ASSIGNED TASK
Reproduce the lines of the listing below, starting at the line containing "Image Thumbnails Site" and running through the last line.

···

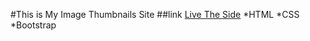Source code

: #This is My Image Thumbnails Site
##link
[Live The Side](https://allahbuxsoomro.github.io/website-thumbnails/)
*HTML
*CSS
\*Bootstrap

···

SOLUTION TO THIS PROBLEM
: #This is My Image Thumbnails Site
##link
[Live The Side](https://allahbuxsoomro.github.io/website-thumbnails/)
*HTML
*CSS
\*Bootstrap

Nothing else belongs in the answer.